··· TEXT SECTION

“To be successful, a solution to both Metadata Management and Data Governance should be integrated,” said Christian Bremeau, CEO and President of Meta Integration Technology. “Metadata Management starts by supporting virtually any tools that your IT is using.” Bremeau presented at the DATAVERSITY® Enterprise Data World 2016 Conference with his colleague, John Friedrich, Vice President of Partnerships, also from Meta Integration Technology.
Bremeau began by presenting a slide showing the attributes of a successful solution and then expanded on those attributes:
- Integrated Solution
Bremeau compared the process of cobbling together a system out of disparate parts to building a car from the ground up. Buying a Data Lineage tool assuming that, “‘I’m going to make it work and integrate it with a Business Glossary here, and integrate it with another tool, and another tool, and another tool.’ It’s like trying to build your own car,” he said, by buying brakes at one store, buying an engine somewhere else, and trying to put together your own solution. “Metadata Management and Data Governance have to work hand-in-hand.”
- Support all End-Users
“Business users and technical users have to work together on the same system, so while it’s very important to target the business users,” colleagues who might be able to provide the best definitions for your glossary, perhaps they’re not the best choice “to give you a data model or to produce the ETL behind that,” he said, but it’s very important that they are also able to work together.
- Architectural Evolution
“We all worked many years in the Enterprise Data Warehouse and that’s a classic architecture. Today we have a different world – data lakes, with a lot of data stores,” said Bremeau, and there are many options to choose from. “It’s not really one replacing the other. It’s very important that they both work together very well.”
- Support for Multiple Tools
“The last part is to make sure you can support any of your data stores, data integration, BI tools, today and tomorrow, because things keep changing,” he said. “We see a lot of people on traditional BI and suddenly, they’re using Tableau, and it doesn’t mean rewriting everything in Tableau, [but] you still need to trace lineage” to your business reports as well as Tableau. The entire system should be supported.
The Big Picture: Metadata Management for Data Governance
Bremeau illustrated what a successfully integrated – but simplified – big picture model would look like, using a classic Enterprise Architecture for Data Warehousing. “If there is one thing to learn and master in any Metadata Management and Data Governance solution, it’s known as ‘the big picture.’”
“There are a couple of data stores on one side, could be files, and then I have some ETL tools that are bringing everything into the Data Warehouse,” with the BI tools on the other side.
“Now this is very simplified because most of the customers that we deal with do a lot of staging areas, before. And they’re not using one ETL but three or four different types of ETLs, and some hand-written SQL scripts, and you have to deal with all that. That’s the reality, if you truly want to know the lineage of what’s going on in the enterprise.”
And the other side of the picture doesn’t necessarily go straight to a BI tool, he said, “You might have some data marts and multiple [other] BI tools around.”
Bremeau says he expects any Metadata Management software today to be able to connect to live databases, data integration servers, and BI servers as well. “My advice, in general, is always to start from the end – from the business [intention] side – and that’s what people hate to do.” He says he prefers to start with the business users because, “That’s basically going to get them excited, if you can start from their Business Intelligence reports,” he said. “If you’re buried inside your ETL, and work for weeks, you will still have nothing to show” to your business users.

······
··· RAW RECORDS

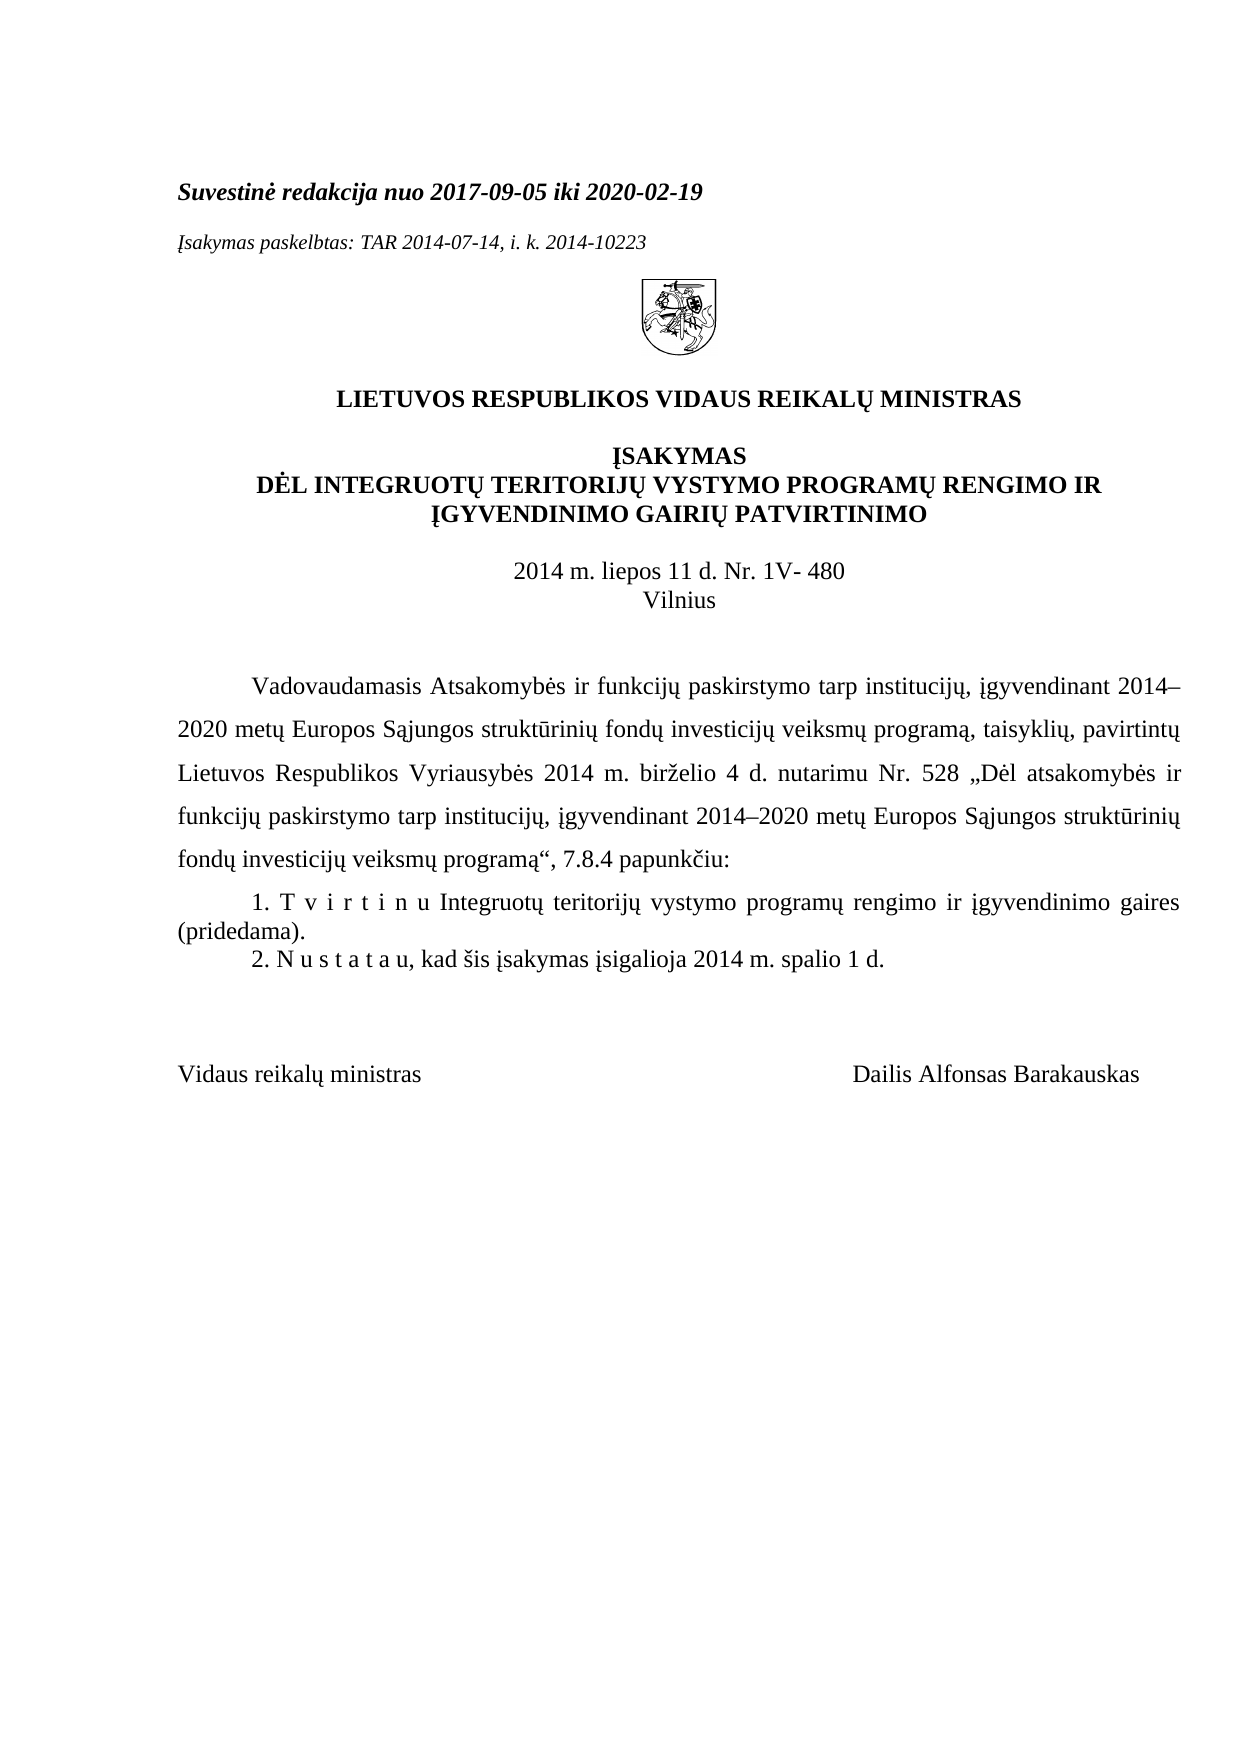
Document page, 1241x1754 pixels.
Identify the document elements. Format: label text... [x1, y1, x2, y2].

text 2. N u s t a t a u, kad šis įsakymas įsigalioja 2014 m. spalio 1 d. [177, 944, 1181, 973]
text Įsakymas paskelbtas: TAR 2014-07-14, i. k. 2014-10223 [177, 230, 1181, 254]
text DĖL INTEGRUOTŲ TERITORIJŲ VYSTYMO PROGRAMŲ RENGIMO IR ĮGYVENDINIMO GAIRIŲ PATVIRTINIMO [177, 470, 1181, 528]
text LIETUVOS RESPUBLIKOS VIDAUS REIKALŲ MINISTRAS [177, 384, 1181, 413]
text 1. T v i r t i n u Integruotų teritorijų vystymo programų rengimo ir įgyvendinimo gaires (pridedama). [177, 887, 1181, 944]
text Suvestinė redakcija nuo 2017-09-05 iki 2020-02-19 [177, 177, 1181, 206]
text Vilnius [177, 585, 1181, 614]
text 2014 m. liepos 11 d. Nr. 1V- 480 [177, 556, 1181, 585]
text ĮSAKYMAS [177, 441, 1181, 470]
text Vadovaudamasis Atsakomybės ir funkcijų paskirstymo tarp institucijų, įgyvendinant 2014–2020 metų Europos Sąjungos struktūrinių fondų investicijų veiksmų programą, taisyklių, pavirtintų Lietuvos Respublikos Vyriausybės 2014 m. birželio 4 d. nutarimu Nr. 528 „Dėl atsakomybės ir funkcijų paskirstymo tarp institucijų, įgyvendinant 2014–2020 metų Europos Sąjungos struktūrinių fondų investicijų veiksmų programą“, 7.8.4 papunkčiu: [177, 671, 1181, 873]
text Vidaus reikalų ministras Dailis Alfonsas Barakauskas [177, 1059, 1181, 1088]
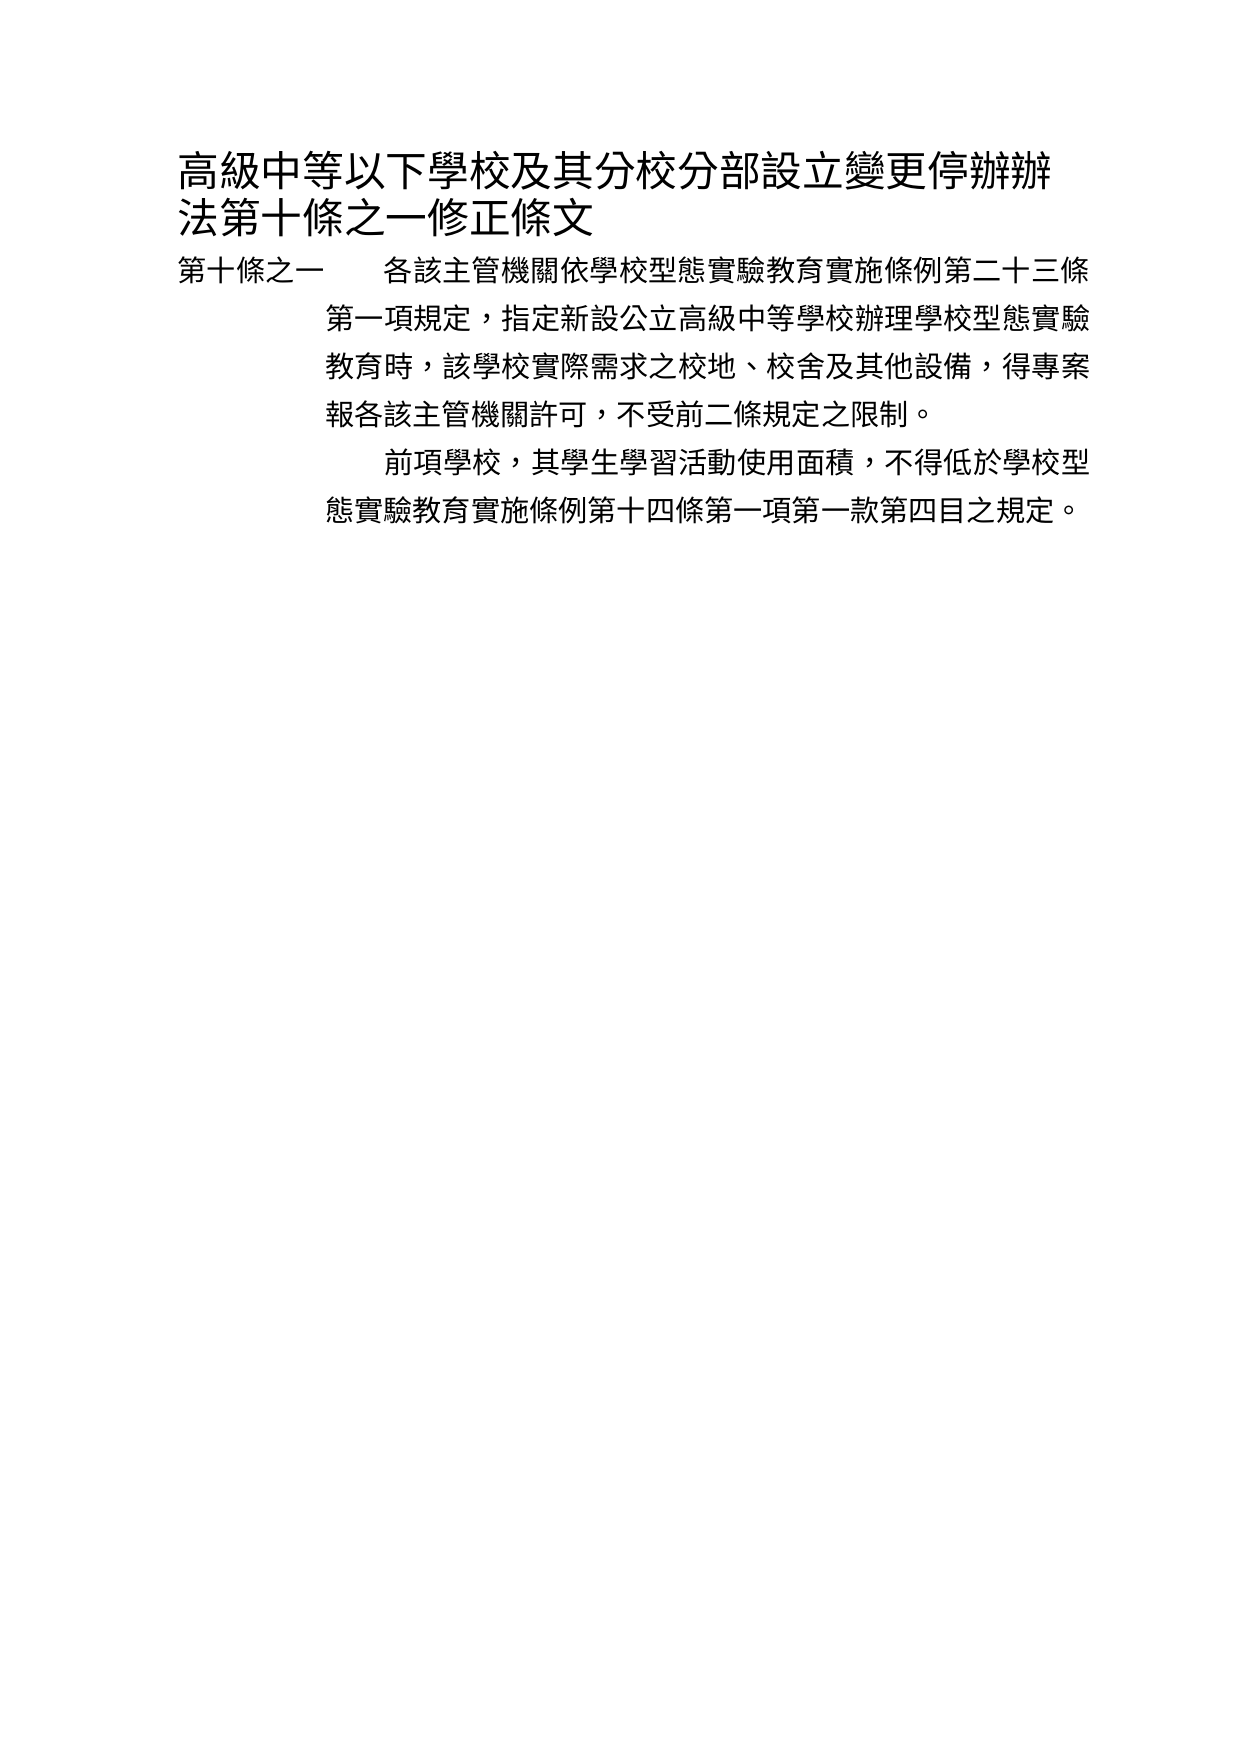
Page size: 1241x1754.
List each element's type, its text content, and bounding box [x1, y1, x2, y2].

text 第十條之一 各該主管機關依學校型態實驗教育實施條例第二十三條第一項規定，指定新設公立高級中等學校辦理學校型態實驗教育時，該學校實際需求之校地、校舍及其他設備，得專案報各該主管機關許可，不受前二條規定之限制。 [177, 243, 1092, 435]
text 高級中等以下學校及其分校分部設立變更停辦辦法第十條之一修正條文 [177, 148, 1092, 243]
text 前項學校，其學生學習活動使用面積，不得低於學校型態實驗教育實施條例第十四條第一項第一款第四目之規定。 [325, 435, 1092, 531]
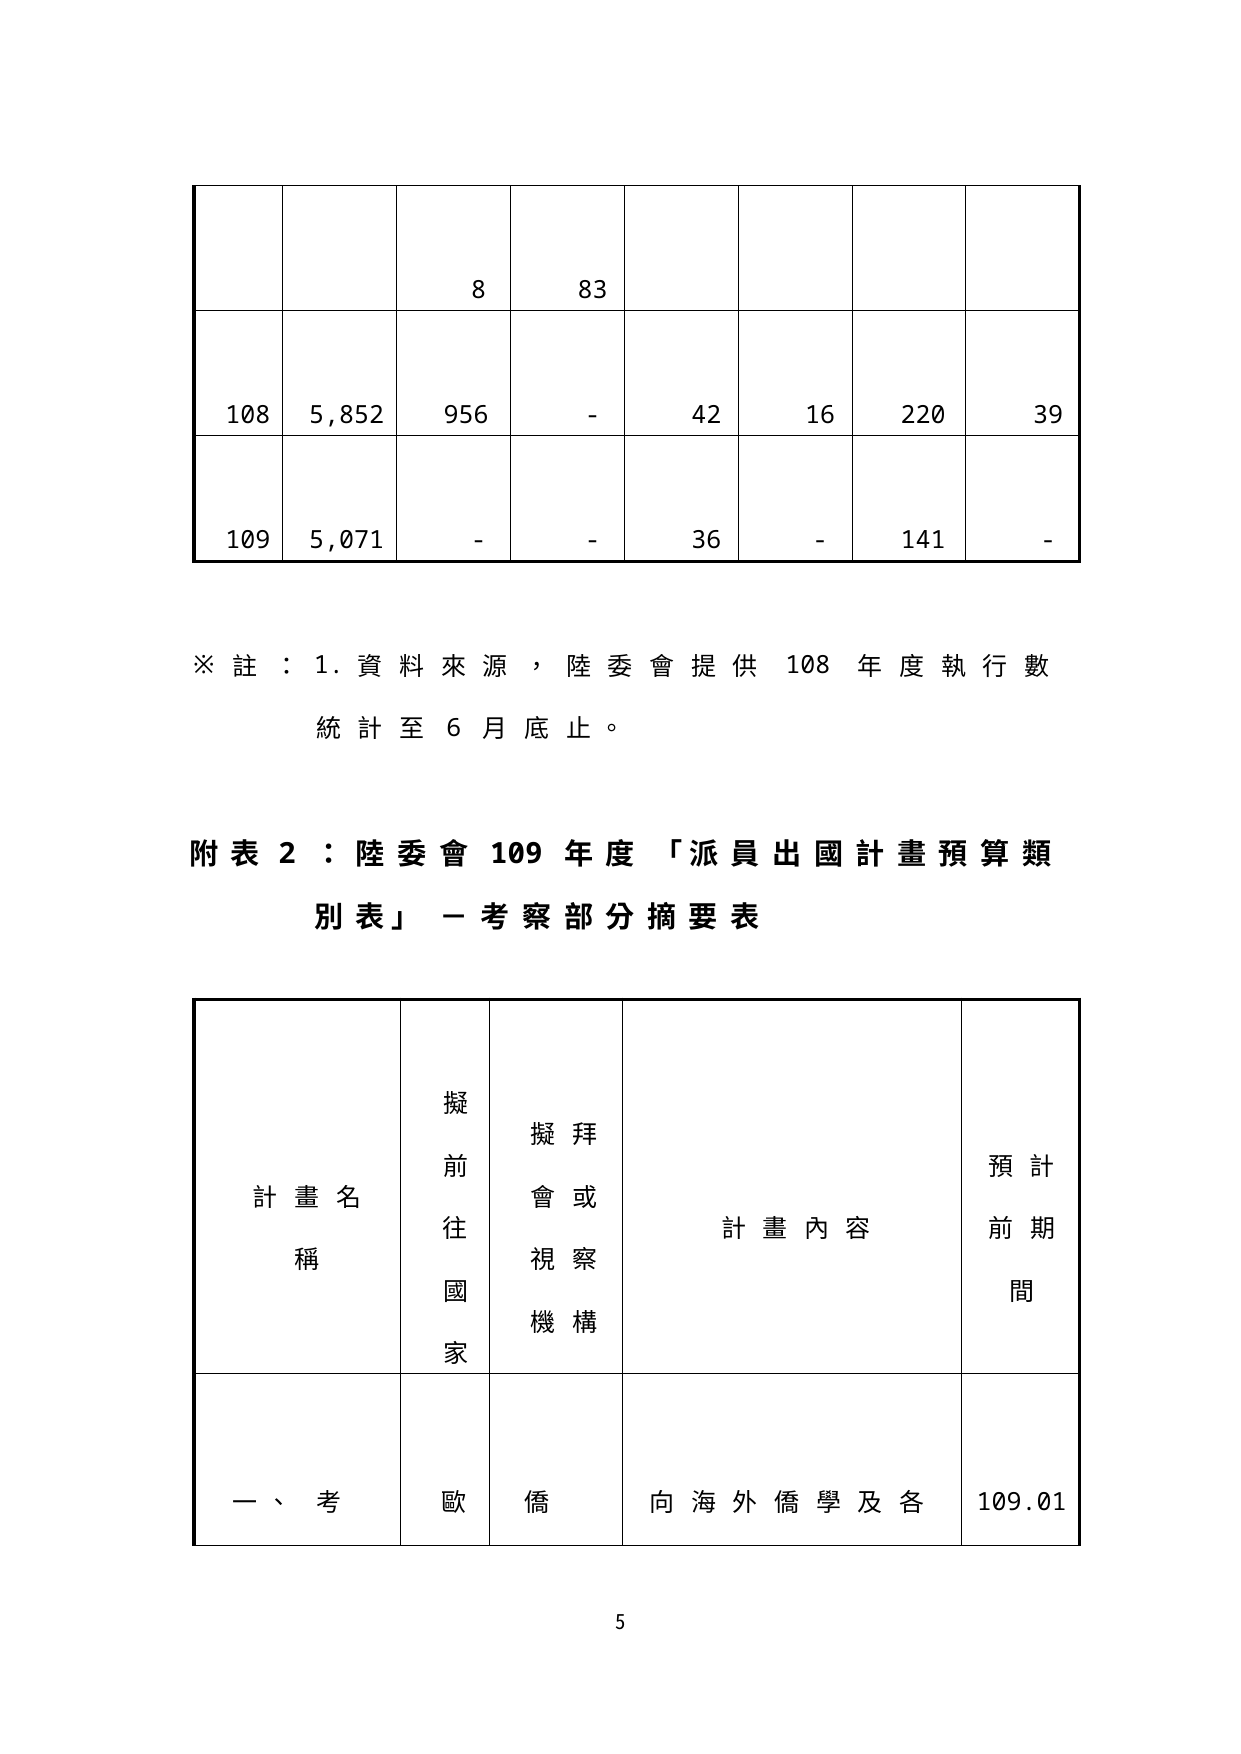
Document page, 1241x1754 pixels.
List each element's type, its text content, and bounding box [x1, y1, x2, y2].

······

**TO BE DONE:** Reproduce the passage of the Metadata Management article from "- Support all" up to and including "to work together.", switching "glossary" to "dictionary".

**COMPLETE ANSWER:**
- Support all End-Users
“Business users and technical users have to work together on the same system, so while it’s very important to target the business users,” colleagues who might be able to provide the best definitions for your dictionary, perhaps they’re not the best choice “to give you a data model or to produce the ETL behind that,” he said, but it’s very important that they are also able to work together.